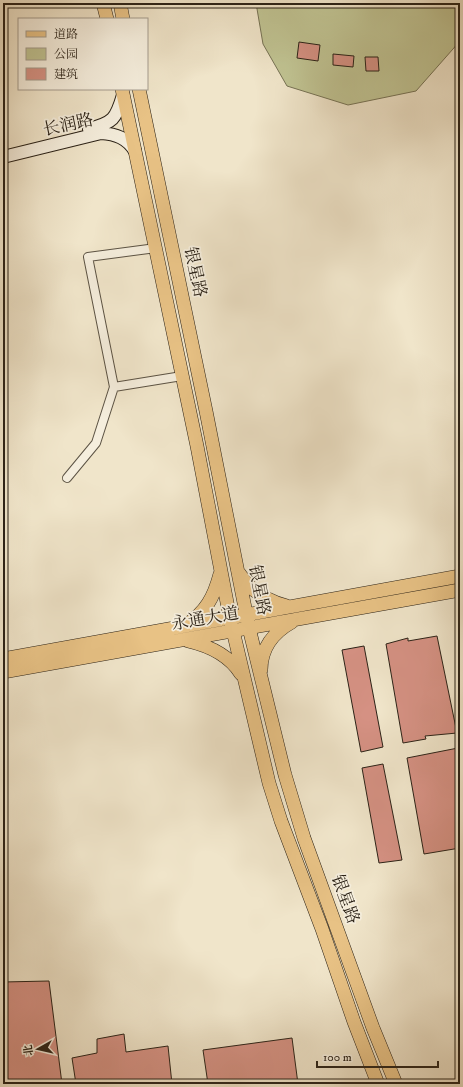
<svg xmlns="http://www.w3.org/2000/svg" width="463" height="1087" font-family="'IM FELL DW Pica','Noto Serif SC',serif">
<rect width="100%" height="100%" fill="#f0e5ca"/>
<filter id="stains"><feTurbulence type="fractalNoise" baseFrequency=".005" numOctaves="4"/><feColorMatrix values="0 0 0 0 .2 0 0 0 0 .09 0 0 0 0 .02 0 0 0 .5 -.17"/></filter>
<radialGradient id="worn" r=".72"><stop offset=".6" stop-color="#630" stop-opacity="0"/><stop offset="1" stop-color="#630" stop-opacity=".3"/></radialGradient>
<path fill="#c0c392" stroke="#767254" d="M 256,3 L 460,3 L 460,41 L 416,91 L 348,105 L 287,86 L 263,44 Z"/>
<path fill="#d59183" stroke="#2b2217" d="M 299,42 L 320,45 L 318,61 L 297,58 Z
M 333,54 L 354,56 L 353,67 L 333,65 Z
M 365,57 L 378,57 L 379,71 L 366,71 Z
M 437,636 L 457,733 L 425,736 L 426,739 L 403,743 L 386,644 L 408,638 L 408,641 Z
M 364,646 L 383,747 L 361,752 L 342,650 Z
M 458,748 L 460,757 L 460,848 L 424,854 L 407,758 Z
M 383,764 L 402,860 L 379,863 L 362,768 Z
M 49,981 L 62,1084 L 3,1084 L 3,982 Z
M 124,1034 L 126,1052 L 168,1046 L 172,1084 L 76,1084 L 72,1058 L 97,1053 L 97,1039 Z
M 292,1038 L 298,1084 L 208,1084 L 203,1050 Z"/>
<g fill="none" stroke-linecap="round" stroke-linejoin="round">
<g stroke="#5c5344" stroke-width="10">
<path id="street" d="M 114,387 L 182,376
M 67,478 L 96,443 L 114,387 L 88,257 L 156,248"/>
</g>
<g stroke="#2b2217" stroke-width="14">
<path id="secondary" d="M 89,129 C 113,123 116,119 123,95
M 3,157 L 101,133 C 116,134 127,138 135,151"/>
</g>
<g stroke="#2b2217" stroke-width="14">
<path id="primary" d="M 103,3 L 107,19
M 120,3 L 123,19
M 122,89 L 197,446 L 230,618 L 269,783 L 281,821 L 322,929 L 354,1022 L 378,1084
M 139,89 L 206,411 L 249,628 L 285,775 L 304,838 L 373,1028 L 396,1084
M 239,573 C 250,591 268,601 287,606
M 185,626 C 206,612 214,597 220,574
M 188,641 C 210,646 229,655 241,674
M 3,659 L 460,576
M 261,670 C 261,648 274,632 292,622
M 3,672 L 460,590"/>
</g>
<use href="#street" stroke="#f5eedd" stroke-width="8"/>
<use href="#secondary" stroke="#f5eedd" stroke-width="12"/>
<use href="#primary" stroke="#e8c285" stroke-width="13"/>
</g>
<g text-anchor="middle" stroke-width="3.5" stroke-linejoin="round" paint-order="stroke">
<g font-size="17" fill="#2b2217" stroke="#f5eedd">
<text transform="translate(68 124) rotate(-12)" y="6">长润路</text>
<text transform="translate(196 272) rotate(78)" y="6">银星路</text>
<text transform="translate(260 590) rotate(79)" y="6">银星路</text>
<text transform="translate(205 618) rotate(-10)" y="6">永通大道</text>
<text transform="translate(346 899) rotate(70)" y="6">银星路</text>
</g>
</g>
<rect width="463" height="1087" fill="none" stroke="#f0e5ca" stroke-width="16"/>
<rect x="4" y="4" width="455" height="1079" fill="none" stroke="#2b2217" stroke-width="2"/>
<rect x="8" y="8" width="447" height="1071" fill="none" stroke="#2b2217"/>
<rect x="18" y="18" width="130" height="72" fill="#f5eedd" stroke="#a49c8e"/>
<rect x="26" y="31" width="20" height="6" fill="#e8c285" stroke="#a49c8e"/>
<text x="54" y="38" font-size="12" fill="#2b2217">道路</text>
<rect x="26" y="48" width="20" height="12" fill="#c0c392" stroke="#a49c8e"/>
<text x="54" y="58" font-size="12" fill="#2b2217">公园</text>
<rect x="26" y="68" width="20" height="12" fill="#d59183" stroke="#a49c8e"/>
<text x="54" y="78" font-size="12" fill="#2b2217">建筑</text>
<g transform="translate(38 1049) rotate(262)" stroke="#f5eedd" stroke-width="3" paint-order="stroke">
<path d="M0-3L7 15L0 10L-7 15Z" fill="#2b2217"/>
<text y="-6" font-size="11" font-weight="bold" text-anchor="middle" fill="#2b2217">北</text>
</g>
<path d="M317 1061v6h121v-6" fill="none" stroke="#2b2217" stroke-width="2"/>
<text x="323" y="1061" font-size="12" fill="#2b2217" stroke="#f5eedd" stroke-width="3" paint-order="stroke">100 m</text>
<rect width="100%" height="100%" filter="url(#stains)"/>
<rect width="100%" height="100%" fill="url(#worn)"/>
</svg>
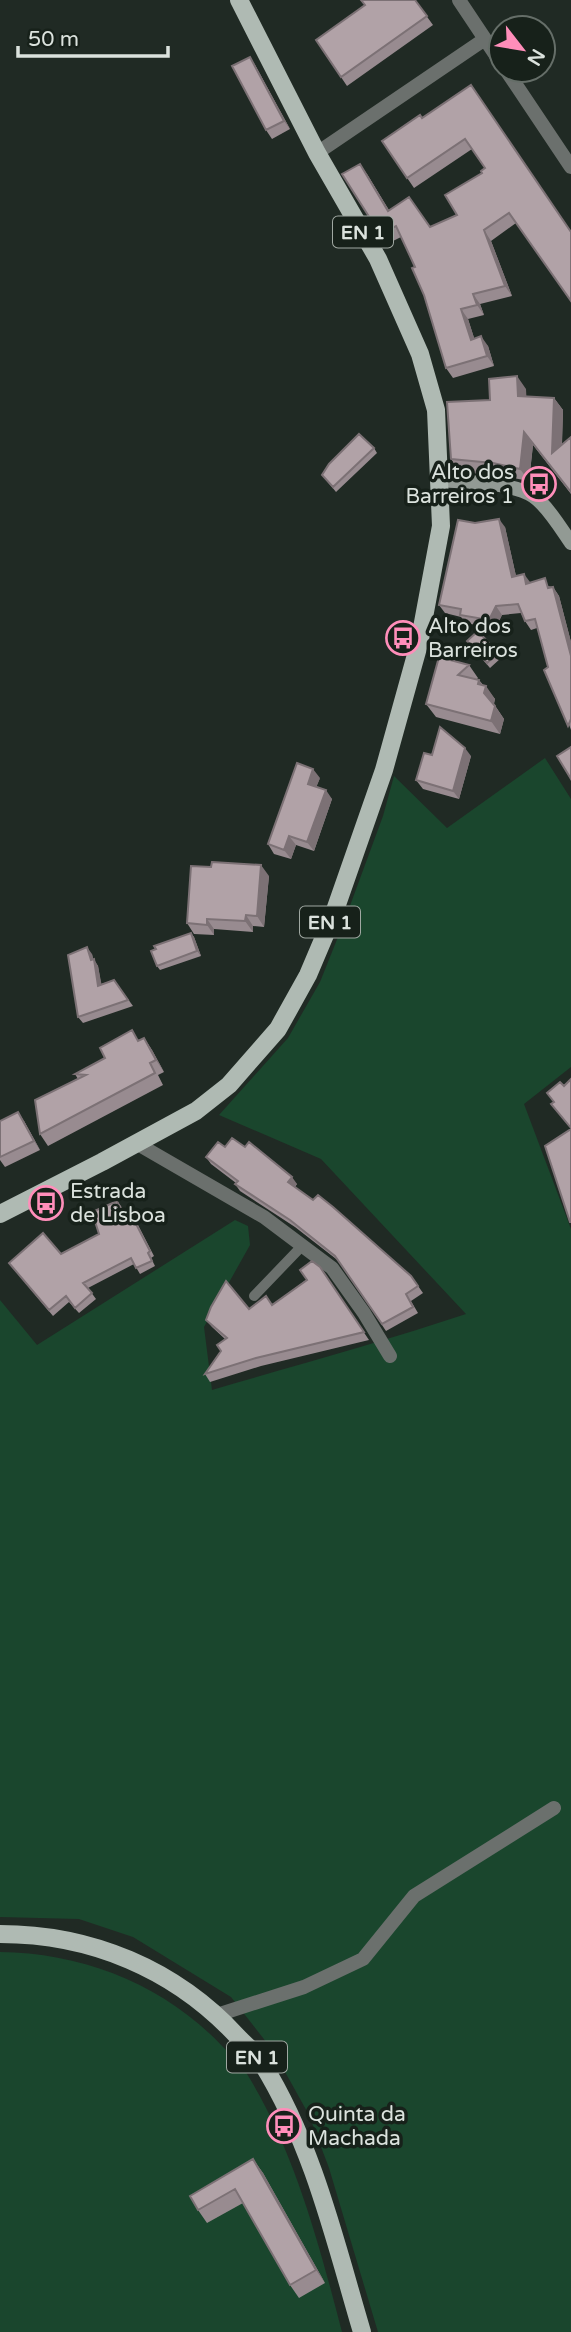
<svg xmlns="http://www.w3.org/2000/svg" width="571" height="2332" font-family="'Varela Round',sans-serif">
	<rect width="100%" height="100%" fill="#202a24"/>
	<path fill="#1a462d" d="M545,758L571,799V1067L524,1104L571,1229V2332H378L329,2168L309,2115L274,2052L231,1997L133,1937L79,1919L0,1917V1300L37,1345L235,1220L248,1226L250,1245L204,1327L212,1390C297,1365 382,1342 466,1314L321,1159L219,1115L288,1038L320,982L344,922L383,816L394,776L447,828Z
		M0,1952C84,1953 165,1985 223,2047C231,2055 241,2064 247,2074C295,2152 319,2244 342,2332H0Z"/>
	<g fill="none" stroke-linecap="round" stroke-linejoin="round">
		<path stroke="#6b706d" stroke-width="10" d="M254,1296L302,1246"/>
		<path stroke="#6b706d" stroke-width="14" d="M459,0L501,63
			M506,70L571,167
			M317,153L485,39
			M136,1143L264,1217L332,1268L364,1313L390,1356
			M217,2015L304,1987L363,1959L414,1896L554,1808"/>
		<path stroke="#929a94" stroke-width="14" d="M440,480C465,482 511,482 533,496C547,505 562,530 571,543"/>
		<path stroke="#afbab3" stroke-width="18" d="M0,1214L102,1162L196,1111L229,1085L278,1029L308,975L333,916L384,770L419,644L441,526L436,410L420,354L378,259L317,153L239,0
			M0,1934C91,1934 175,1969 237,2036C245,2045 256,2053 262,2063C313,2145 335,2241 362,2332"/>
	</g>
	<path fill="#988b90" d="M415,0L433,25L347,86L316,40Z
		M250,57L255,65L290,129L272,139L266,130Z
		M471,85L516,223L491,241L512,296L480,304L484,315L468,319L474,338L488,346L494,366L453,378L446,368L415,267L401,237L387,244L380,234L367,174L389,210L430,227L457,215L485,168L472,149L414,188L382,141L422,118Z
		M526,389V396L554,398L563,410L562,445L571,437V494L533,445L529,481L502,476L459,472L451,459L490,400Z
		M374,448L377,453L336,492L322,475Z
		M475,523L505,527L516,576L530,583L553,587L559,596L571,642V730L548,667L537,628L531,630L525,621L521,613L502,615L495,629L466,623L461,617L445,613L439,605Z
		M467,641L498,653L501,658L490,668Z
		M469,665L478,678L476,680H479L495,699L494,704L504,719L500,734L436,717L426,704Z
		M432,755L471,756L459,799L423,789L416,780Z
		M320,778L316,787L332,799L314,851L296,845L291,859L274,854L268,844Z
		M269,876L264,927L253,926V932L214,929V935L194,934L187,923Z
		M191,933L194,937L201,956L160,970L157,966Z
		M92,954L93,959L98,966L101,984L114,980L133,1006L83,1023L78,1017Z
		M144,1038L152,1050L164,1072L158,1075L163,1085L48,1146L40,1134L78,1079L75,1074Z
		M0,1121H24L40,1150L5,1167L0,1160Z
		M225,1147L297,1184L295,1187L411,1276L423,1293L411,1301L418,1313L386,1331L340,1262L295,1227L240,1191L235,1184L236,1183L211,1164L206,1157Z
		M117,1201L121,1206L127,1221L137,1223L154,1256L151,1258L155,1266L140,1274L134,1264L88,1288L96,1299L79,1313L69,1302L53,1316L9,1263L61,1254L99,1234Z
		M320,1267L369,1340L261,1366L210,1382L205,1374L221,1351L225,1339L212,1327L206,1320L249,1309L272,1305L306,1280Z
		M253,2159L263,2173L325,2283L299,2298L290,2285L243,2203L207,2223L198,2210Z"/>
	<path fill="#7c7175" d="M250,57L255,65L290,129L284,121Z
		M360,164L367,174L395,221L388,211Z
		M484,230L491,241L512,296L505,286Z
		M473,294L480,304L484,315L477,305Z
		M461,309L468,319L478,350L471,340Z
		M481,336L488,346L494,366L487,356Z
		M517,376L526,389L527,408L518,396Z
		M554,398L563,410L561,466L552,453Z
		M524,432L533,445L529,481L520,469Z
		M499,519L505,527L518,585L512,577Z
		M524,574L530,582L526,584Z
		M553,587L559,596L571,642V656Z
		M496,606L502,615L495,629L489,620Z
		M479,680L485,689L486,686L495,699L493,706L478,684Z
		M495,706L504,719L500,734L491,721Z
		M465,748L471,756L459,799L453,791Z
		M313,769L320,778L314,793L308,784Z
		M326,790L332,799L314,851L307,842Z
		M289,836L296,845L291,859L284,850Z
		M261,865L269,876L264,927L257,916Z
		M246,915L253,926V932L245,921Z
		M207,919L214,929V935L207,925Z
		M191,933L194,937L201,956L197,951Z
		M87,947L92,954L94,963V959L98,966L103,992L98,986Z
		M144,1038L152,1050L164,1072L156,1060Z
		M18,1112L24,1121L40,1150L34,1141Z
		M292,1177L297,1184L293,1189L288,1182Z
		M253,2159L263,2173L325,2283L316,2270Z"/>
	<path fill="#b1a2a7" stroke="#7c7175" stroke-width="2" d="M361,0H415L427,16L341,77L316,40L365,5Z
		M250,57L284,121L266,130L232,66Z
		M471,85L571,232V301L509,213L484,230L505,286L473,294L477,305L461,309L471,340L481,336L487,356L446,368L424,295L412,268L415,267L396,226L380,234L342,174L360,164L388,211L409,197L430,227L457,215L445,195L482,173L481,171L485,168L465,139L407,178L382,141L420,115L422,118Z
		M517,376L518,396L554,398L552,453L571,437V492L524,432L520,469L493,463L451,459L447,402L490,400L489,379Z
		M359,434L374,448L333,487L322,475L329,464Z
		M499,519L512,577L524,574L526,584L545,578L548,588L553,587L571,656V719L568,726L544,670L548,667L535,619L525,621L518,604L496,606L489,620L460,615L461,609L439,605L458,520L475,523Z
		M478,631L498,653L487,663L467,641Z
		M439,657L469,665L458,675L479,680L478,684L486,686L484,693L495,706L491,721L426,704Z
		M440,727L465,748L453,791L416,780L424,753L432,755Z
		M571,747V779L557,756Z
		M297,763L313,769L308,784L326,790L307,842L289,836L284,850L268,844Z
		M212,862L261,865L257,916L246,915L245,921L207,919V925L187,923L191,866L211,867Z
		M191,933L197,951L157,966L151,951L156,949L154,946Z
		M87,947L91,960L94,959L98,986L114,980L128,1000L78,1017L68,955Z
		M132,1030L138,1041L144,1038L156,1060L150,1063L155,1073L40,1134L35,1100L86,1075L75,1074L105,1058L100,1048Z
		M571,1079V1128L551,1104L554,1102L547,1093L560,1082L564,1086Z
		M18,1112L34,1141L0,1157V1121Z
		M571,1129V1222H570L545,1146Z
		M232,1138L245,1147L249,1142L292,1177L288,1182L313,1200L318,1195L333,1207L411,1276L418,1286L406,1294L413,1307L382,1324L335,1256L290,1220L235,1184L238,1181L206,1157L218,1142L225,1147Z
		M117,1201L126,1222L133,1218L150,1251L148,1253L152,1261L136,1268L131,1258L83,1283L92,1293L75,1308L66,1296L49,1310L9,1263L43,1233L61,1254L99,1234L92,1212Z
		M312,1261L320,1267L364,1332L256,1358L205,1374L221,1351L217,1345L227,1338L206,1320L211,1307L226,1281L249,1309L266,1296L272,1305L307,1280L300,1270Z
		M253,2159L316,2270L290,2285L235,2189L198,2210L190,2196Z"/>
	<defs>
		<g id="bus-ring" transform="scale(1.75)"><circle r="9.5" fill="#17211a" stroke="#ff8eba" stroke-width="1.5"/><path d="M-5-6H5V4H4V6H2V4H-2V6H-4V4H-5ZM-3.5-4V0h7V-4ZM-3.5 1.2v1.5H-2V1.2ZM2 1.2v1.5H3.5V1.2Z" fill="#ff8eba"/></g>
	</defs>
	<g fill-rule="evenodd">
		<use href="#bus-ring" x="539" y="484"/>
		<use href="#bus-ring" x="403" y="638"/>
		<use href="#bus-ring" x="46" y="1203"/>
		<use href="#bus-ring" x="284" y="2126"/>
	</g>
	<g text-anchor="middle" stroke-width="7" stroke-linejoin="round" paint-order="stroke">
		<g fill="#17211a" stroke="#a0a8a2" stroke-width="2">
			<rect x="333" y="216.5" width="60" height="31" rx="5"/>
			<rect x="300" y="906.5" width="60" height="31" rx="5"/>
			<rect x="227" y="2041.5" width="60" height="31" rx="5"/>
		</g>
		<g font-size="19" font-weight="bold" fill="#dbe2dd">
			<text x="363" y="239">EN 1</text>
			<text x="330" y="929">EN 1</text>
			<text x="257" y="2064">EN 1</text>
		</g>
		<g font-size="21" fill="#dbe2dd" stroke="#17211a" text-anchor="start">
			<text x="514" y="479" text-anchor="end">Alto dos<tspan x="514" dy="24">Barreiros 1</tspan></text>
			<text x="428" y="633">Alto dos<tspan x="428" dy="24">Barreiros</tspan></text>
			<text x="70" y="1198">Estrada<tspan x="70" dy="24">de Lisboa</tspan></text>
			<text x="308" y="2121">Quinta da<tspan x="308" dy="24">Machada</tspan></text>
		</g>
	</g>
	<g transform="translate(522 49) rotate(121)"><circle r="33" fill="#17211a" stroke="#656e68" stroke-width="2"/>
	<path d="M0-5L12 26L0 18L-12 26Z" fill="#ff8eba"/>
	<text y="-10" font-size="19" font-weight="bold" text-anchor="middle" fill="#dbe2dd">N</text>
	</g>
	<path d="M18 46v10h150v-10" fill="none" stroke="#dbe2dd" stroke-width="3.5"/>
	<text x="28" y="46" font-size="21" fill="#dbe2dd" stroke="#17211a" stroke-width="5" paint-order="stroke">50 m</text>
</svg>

Activity: What lines in the data above contain the word "worn"? Show them all.

Worked solution:
<radialGradient id="worn" r=".72"><stop offset=".6" stop-color="#630" stop-opacity="0"/><stop offset="1" stop-color="#630" stop-opacity=".3"/></radialGradient>
<rect width="100%" height="100%" fill="url(#worn)"/>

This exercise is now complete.